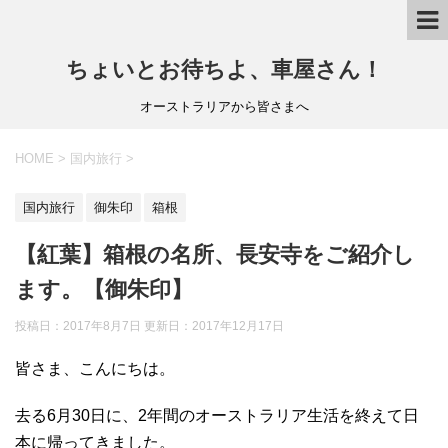
ちょいとお待ちよ、車屋さん！
オーストラリアから皆さまへ
HOME
>
国内旅行
>
国内旅行
御朱印
箱根
【紅葉】箱根の名所、長安寺をご紹介し
ます。【御朱印】
投稿日：2017年8月7日 更新日：
2017年12月17日
皆さま、こんにちは。
去る6月30日に、2年間のオーストラリア生活を終えて日
本に帰ってきました。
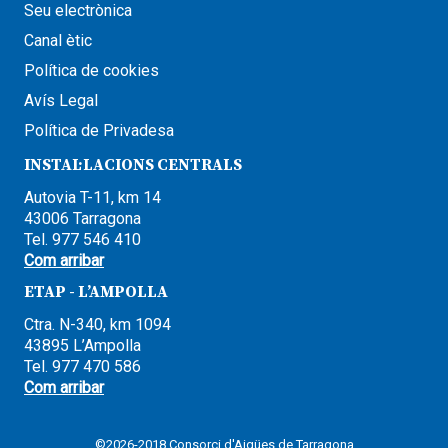
Seu electrònica
Canal ètic
Política de cookies
Avís Legal
Política de Privadesa
INSTAL·LACIONS CENTRALS
Autovia T-11, km 14
43006 Tarragona
Tel. 977 546 410
Com arribar
ETAP - L’AMPOLLA
Ctra. N-340, km 1094
43895 L’Ampolla
Tel. 977 470 586
Com arribar
©2026-2018 Consorci d'Aigües de Tarragona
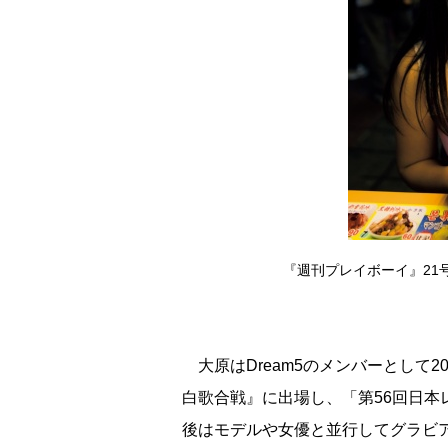
『週刊プレイボーイ』21
大原はDream5のメンバーとして2
白歌合戦』に出場し、「第56回日本
後はモデルや女優と並行してグラビア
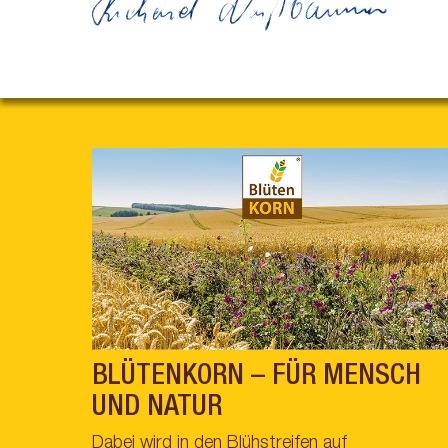
BLÜTENKORN – FÜR MENSCH
UND NATUR
Dabei wird in den Blühstreifen auf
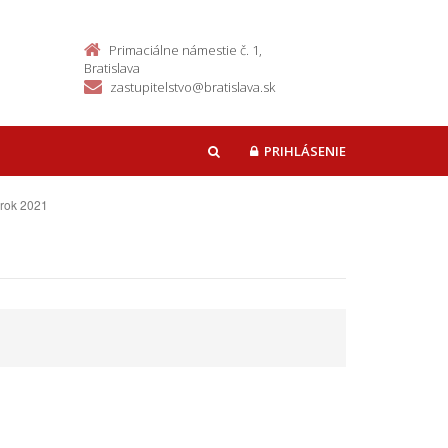
Primaciálne námestie č. 1,
Bratislava
zastupitelstvo@bratislava.sk
PRIHLÁSENIE
HĽADAŤ
 rok 2021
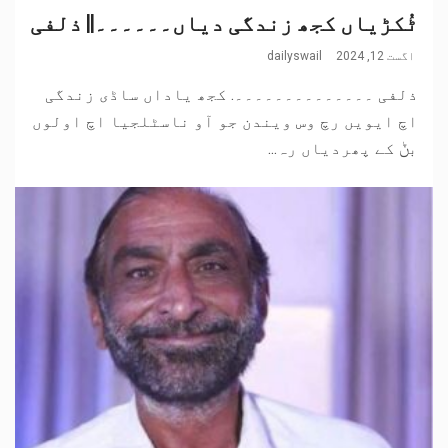
ٹُکڑیاں کجھ زندگی دیاں۔۔۔۔۔۔|| ذلفی
اگست 12, 2024
dailyswail
ذلفی ۔۔۔۔۔۔۔۔۔۔۔۔۔۔. کجھ یاداں ساڈی زندگی
اچ ایویں رچ وس ویندن جو آو ناسٹلجیا اچ اولوں
بݨ کے پھردیاں رہ...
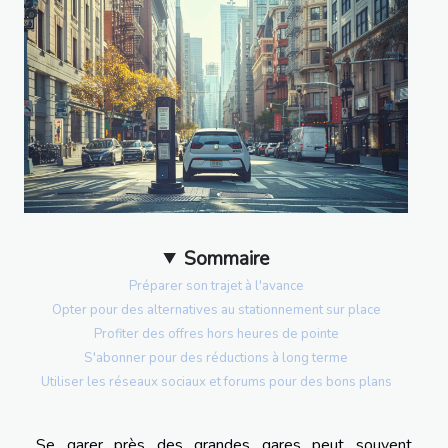
Sommaire
Préparer son trajet à l'avance
Opter pour des alternatives au stationnement sur place
Profiter des offres hors heures de pointe
S'abonner pour des réductions à long terme
Utiliser les réseaux sociaux et forums pour des bons plans
Se garer près des grandes gares peut souvent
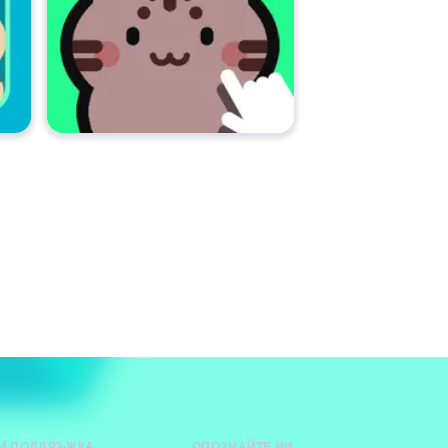
И ПОДДРЪЖКА
ОПОЗНАЙТЕ НИ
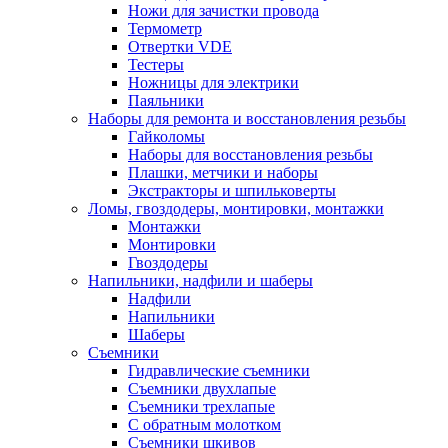
Ножи для зачистки провода
Термометр
Отвертки VDE
Тестеры
Ножницы для электрики
Паяльники
Наборы для ремонта и восстановления резьбы
Гайколомы
Наборы для восстановления резьбы
Плашки, метчики и наборы
Экстракторы и шпильковерты
Ломы, гвоздодеры, монтировки, монтажки
Монтажки
Монтировки
Гвоздодеры
Напильники, надфили и шаберы
Надфили
Напильники
Шаберы
Съемники
Гидравлические съемники
Съемники двухлапые
Съемники трехлапые
С обратным молотком
Съемники шкивов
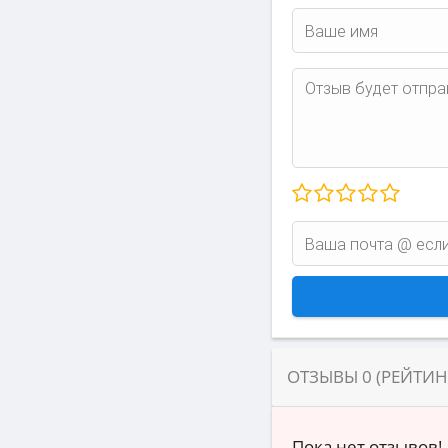
ОТЗЫВЫ
0
(РЕЙТИ
Пока нет отзывов!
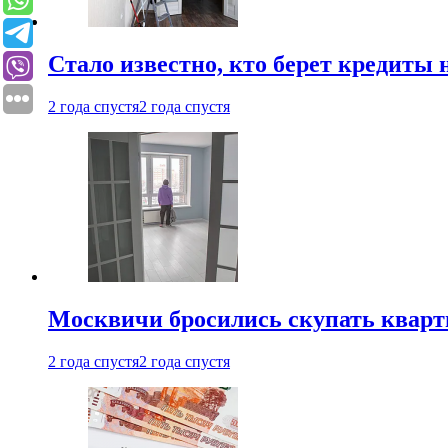
Стало известно, кто берет кредиты 
2 года спустя
2 года спустя
Москвичи бросились скупать квар
2 года спустя
2 года спустя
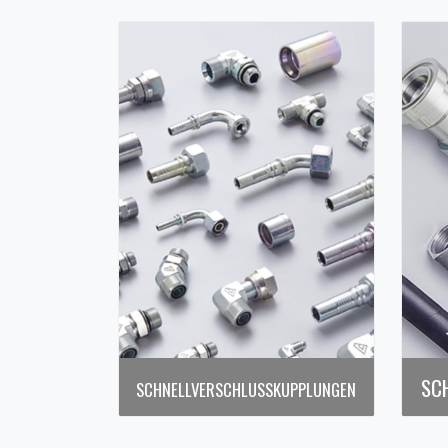
SC
SCHNELLVERSCHLUSSKUPPLUNGEN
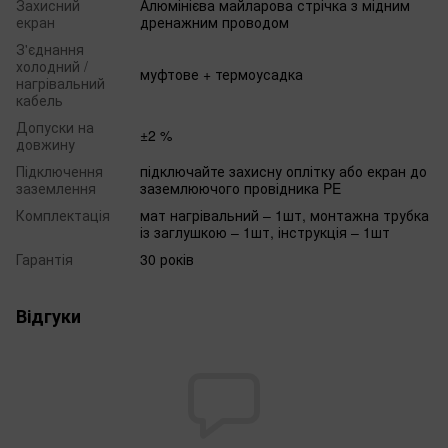
Захисний
Алюмінієва майларова стрічка з мідним
екран
дренажним проводом
З'єднання
холодний /
муфтове + термоусадка
нагрівальний
кабель
Допуски на
±2 %
довжину
Підключення
підключайте захисну оплітку або екран до
заземлення
заземлюючого провідника PE
Комплектація
мат нагрівальний – 1шт, монтажна трубка
із заглушкою – 1шт, інструкція – 1шт
Гарантія
30 років
Відгуки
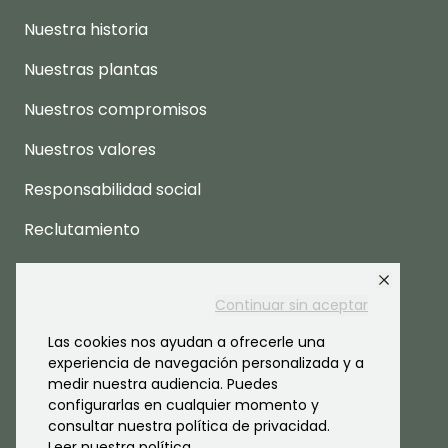
Nuestra historia
Nuestras plantas
Nuestros compromisos
Nuestros valores
Responsabilidad social
Reclutamiento
Espacio prensa
Continuar sin aceptar
Las cookies nos ayudan a ofrecerle una
experiencia de navegación personalizada y a
medir nuestra audiencia. Puedes
configurarlas en cualquier momento y
consultar nuestra política de privacidad.
Leer nuestra política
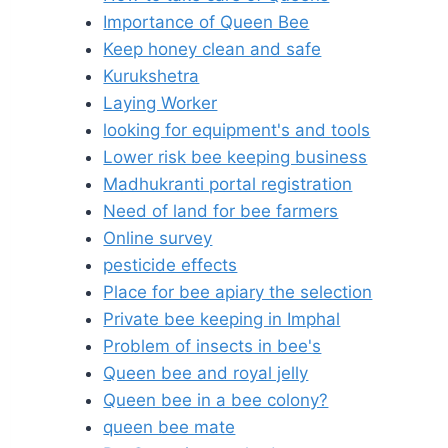
Importance of Queen Bee
Keep honey clean and safe
Kurukshetra
Laying Worker
looking for equipment's and tools
Lower risk bee keeping business
Madhukranti portal registration
Need of land for bee farmers
Online survey
pesticide effects
Place for bee apiary the selection
Private bee keeping in Imphal
Problem of insects in bee's
Queen bee and royal jelly
Queen bee in a bee colony?
queen bee mate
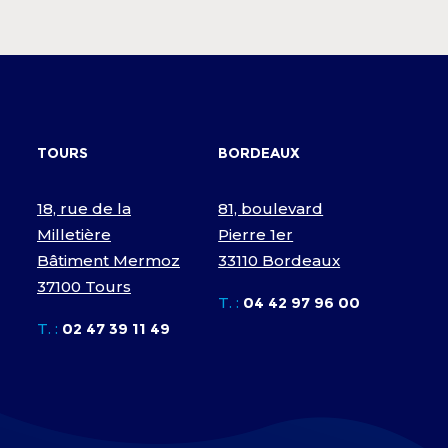
TOURS
BORDEAUX
18, rue de la
81, boulevard
Milletière
Pierre 1er
Bâtiment Mermoz
33110 Bordeaux
37100 Tours
T. :
04 42 97 96 00
T. :
02 47 39 11 49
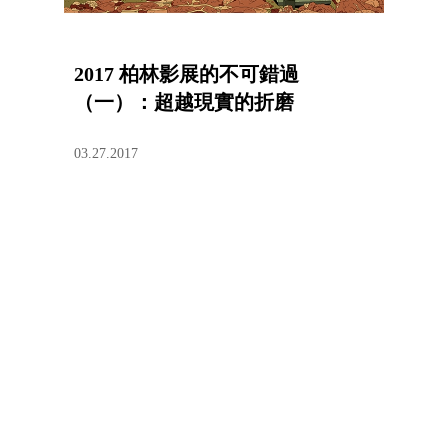
2017 柏林影展的不可錯過
（一）：超越現實的折磨
03.27.2017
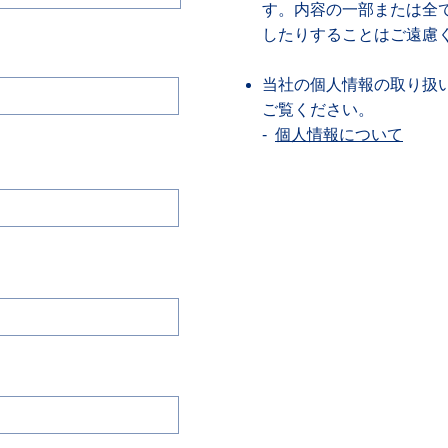
す。内容の一部または全
したりすることはご遠慮
当社の個人情報の取り扱
ご覧ください。
-
個人情報について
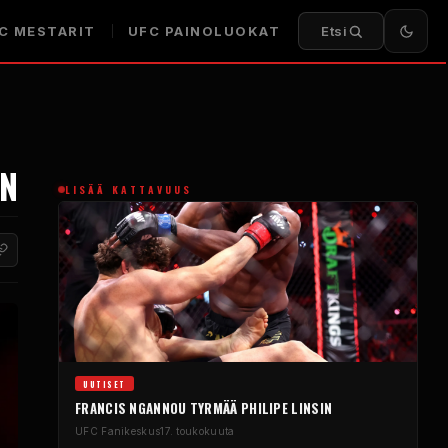
C
MESTARIT
UFC
PAINOLUOKAT
Etsi
EN
LISÄÄ KATTAVUUS
UUTISET
FRANCIS NGANNOU TYRMÄÄ PHILIPE LINSIN
UFC
Fanikeskus
17. toukokuuta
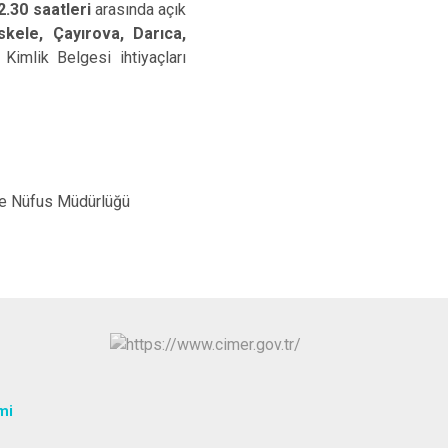
2.30 saatleri
arasında açık
İzmit
skele, Çayırova, Darıca,
Kartepe
Kimlik Belgesi ihtiyaçları
lüğü
mi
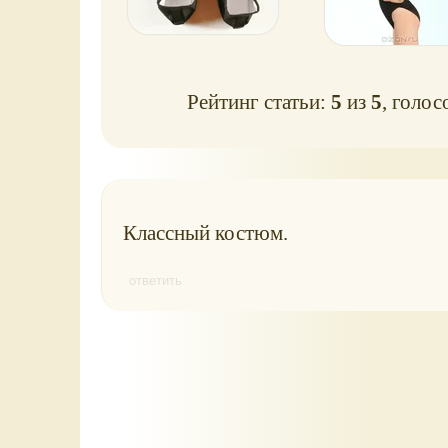
Рейтинг статьи:
5
из
5
, голос
Классный костюм.
ответить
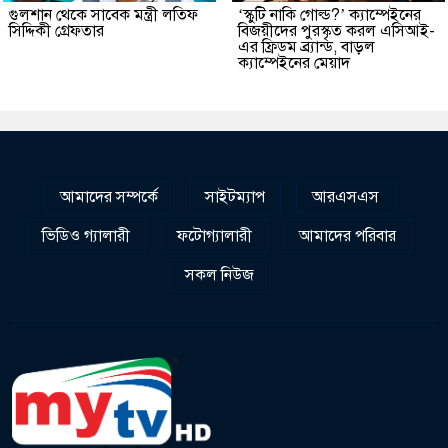
গুলশান থেকে সাবেক মন্ত্রী লতিফ
‘স্কুটি নাকি গোল্ড?’ ক্যাম্পেইনের
সিদ্দিকী গ্রেফতার
বিজয়ীদের পুরস্কৃত করল এসিআই-
এর ফ্রিডম ব্র্যান্ড, বাড়ল
ক্যাম্পেইনের মেয়াদ
আমাদের সম্পর্কে
সাইটম্যাপ
আরএসএস
ভিডিও গ্যালারী
ফটোগ্যালারী
আমাদের পরিবার
সকল নিউজ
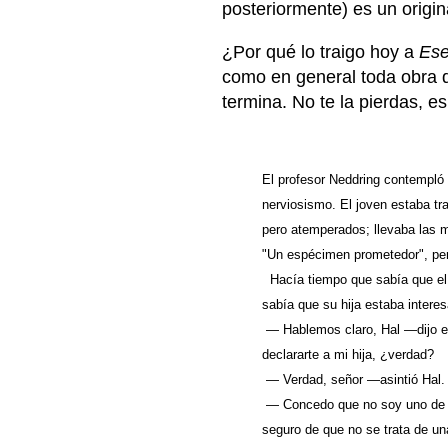
posteriormente) es un origi
¿Por qué lo traigo hoy a
Ese
como en general toda obra de
termina. No te la pierdas, 
El profesor Neddring contempló
nerviosismo. El joven estaba tr
pero atemperados; llevaba las ma
"Un espécimen prometedor", pen
Hacía tiempo que sabía que el 
sabía que su hija estaba interes
— Hablemos claro, Hal —dijo el
declararte a mi hija, ¿verdad?
— Verdad, señor —asintió Hal.
— Concedo que no soy uno de e
seguro de que no se trata de un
◇ ◇ ◇ ◇
◆ TO DO: Look back at the data above. Transcribe exactly the lines starting at the line that contains "pero atemperados; llevaba las ma" and ending at the line that contains "soy uno de e".

◆ EXPECTED OUTPUT:
pero atemperados; llevaba las ma
"Un espécimen prometedor", pen
Hacía tiempo que sabía que el 
sabía que su hija estaba interes
— Hablemos claro, Hal —dijo el
declararte a mi hija, ¿verdad?
— Verdad, señor —asintió Hal.
— Concedo que no soy uno de e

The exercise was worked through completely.